[Start of section]

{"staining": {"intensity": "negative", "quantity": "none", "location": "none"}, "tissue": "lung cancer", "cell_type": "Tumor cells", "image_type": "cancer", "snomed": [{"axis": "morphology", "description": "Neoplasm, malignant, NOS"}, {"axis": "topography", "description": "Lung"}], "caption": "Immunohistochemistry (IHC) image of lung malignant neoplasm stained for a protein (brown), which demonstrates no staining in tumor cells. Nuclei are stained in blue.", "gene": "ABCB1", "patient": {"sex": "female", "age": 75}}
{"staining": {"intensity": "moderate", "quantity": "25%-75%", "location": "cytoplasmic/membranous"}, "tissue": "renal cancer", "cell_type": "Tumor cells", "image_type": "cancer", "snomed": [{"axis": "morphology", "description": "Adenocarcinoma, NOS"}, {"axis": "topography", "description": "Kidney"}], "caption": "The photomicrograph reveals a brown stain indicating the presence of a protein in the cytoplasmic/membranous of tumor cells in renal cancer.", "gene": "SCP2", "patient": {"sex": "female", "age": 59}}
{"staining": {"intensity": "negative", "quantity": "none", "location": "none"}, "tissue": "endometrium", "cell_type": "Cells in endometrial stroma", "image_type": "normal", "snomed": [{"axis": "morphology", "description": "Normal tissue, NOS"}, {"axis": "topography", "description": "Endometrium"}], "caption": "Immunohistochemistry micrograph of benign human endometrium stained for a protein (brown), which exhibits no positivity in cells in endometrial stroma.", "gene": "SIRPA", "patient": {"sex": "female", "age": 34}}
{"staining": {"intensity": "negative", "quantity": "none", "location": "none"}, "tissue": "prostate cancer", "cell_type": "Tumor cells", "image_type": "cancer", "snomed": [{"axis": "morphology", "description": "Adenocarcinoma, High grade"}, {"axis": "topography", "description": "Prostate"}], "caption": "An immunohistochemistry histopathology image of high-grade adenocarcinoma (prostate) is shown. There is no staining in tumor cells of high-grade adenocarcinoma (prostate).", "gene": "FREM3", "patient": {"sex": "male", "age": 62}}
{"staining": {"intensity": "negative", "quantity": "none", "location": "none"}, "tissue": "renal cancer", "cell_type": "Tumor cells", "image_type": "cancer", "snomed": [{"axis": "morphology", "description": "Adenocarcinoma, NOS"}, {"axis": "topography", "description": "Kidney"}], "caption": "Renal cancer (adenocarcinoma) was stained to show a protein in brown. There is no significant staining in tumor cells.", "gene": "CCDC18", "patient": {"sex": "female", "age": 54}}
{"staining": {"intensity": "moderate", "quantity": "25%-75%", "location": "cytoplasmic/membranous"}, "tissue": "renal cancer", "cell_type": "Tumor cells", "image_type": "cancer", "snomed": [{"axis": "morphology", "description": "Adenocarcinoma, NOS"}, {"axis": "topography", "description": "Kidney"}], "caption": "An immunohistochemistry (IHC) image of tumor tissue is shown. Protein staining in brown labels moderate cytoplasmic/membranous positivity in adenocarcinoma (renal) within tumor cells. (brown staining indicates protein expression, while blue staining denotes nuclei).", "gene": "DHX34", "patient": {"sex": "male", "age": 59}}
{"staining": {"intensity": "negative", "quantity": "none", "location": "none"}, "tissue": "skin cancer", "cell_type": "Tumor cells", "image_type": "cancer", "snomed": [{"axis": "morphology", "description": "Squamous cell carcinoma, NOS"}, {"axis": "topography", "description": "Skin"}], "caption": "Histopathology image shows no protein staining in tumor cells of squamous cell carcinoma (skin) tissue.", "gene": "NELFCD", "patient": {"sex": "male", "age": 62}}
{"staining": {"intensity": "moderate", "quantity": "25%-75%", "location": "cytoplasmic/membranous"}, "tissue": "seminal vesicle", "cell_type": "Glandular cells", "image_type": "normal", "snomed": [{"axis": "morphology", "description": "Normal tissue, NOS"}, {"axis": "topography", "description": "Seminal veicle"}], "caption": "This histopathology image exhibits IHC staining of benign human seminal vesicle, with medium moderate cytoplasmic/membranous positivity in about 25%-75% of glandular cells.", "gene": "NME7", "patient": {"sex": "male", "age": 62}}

[End of section]

YOUR TASK: Please print the full listing shown above, exactly as it appears.

EXERCISE ANSWER:
{"staining": {"intensity": "negative", "quantity": "none", "location": "none"}, "tissue": "lung cancer", "cell_type": "Tumor cells", "image_type": "cancer", "snomed": [{"axis": "morphology", "description": "Neoplasm, malignant, NOS"}, {"axis": "topography", "description": "Lung"}], "caption": "Immunohistochemistry (IHC) image of lung malignant neoplasm stained for a protein (brown), which demonstrates no staining in tumor cells. Nuclei are stained in blue.", "gene": "ABCB1", "patient": {"sex": "female", "age": 75}}
{"staining": {"intensity": "moderate", "quantity": "25%-75%", "location": "cytoplasmic/membranous"}, "tissue": "renal cancer", "cell_type": "Tumor cells", "image_type": "cancer", "snomed": [{"axis": "morphology", "description": "Adenocarcinoma, NOS"}, {"axis": "topography", "description": "Kidney"}], "caption": "The photomicrograph reveals a brown stain indicating the presence of a protein in the cytoplasmic/membranous of tumor cells in renal cancer.", "gene": "SCP2", "patient": {"sex": "female", "age": 59}}
{"staining": {"intensity": "negative", "quantity": "none", "location": "none"}, "tissue": "endometrium", "cell_type": "Cells in endometrial stroma", "image_type": "normal", "snomed": [{"axis": "morphology", "description": "Normal tissue, NOS"}, {"axis": "topography", "description": "Endometrium"}], "caption": "Immunohistochemistry micrograph of benign human endometrium stained for a protein (brown), which exhibits no positivity in cells in endometrial stroma.", "gene": "SIRPA", "patient": {"sex": "female", "age": 34}}
{"staining": {"intensity": "negative", "quantity": "none", "location": "none"}, "tissue": "prostate cancer", "cell_type": "Tumor cells", "image_type": "cancer", "snomed": [{"axis": "morphology", "description": "Adenocarcinoma, High grade"}, {"axis": "topography", "description": "Prostate"}], "caption": "An immunohistochemistry histopathology image of high-grade adenocarcinoma (prostate) is shown. There is no staining in tumor cells of high-grade adenocarcinoma (prostate).", "gene": "FREM3", "patient": {"sex": "male", "age": 62}}
{"staining": {"intensity": "negative", "quantity": "none", "location": "none"}, "tissue": "renal cancer", "cell_type": "Tumor cells", "image_type": "cancer", "snomed": [{"axis": "morphology", "description": "Adenocarcinoma, NOS"}, {"axis": "topography", "description": "Kidney"}], "caption": "Renal cancer (adenocarcinoma) was stained to show a protein in brown. There is no significant staining in tumor cells.", "gene": "CCDC18", "patient": {"sex": "female", "age": 54}}
{"staining": {"intensity": "moderate", "quantity": "25%-75%", "location": "cytoplasmic/membranous"}, "tissue": "renal cancer", "cell_type": "Tumor cells", "image_type": "cancer", "snomed": [{"axis": "morphology", "description": "Adenocarcinoma, NOS"}, {"axis": "topography", "description": "Kidney"}], "caption": "An immunohistochemistry (IHC) image of tumor tissue is shown. Protein staining in brown labels moderate cytoplasmic/membranous positivity in adenocarcinoma (renal) within tumor cells. (brown staining indicates protein expression, while blue staining denotes nuclei).", "gene": "DHX34", "patient": {"sex": "male", "age": 59}}
{"staining": {"intensity": "negative", "quantity": "none", "location": "none"}, "tissue": "skin cancer", "cell_type": "Tumor cells", "image_type": "cancer", "snomed": [{"axis": "morphology", "description": "Squamous cell carcinoma, NOS"}, {"axis": "topography", "description": "Skin"}], "caption": "Histopathology image shows no protein staining in tumor cells of squamous cell carcinoma (skin) tissue.", "gene": "NELFCD", "patient": {"sex": "male", "age": 62}}
{"staining": {"intensity": "moderate", "quantity": "25%-75%", "location": "cytoplasmic/membranous"}, "tissue": "seminal vesicle", "cell_type": "Glandular cells", "image_type": "normal", "snomed": [{"axis": "morphology", "description": "Normal tissue, NOS"}, {"axis": "topography", "description": "Seminal veicle"}], "caption": "This histopathology image exhibits IHC staining of benign human seminal vesicle, with medium moderate cytoplasmic/membranous positivity in about 25%-75% of glandular cells.", "gene": "NME7", "patient": {"sex": "male", "age": 62}}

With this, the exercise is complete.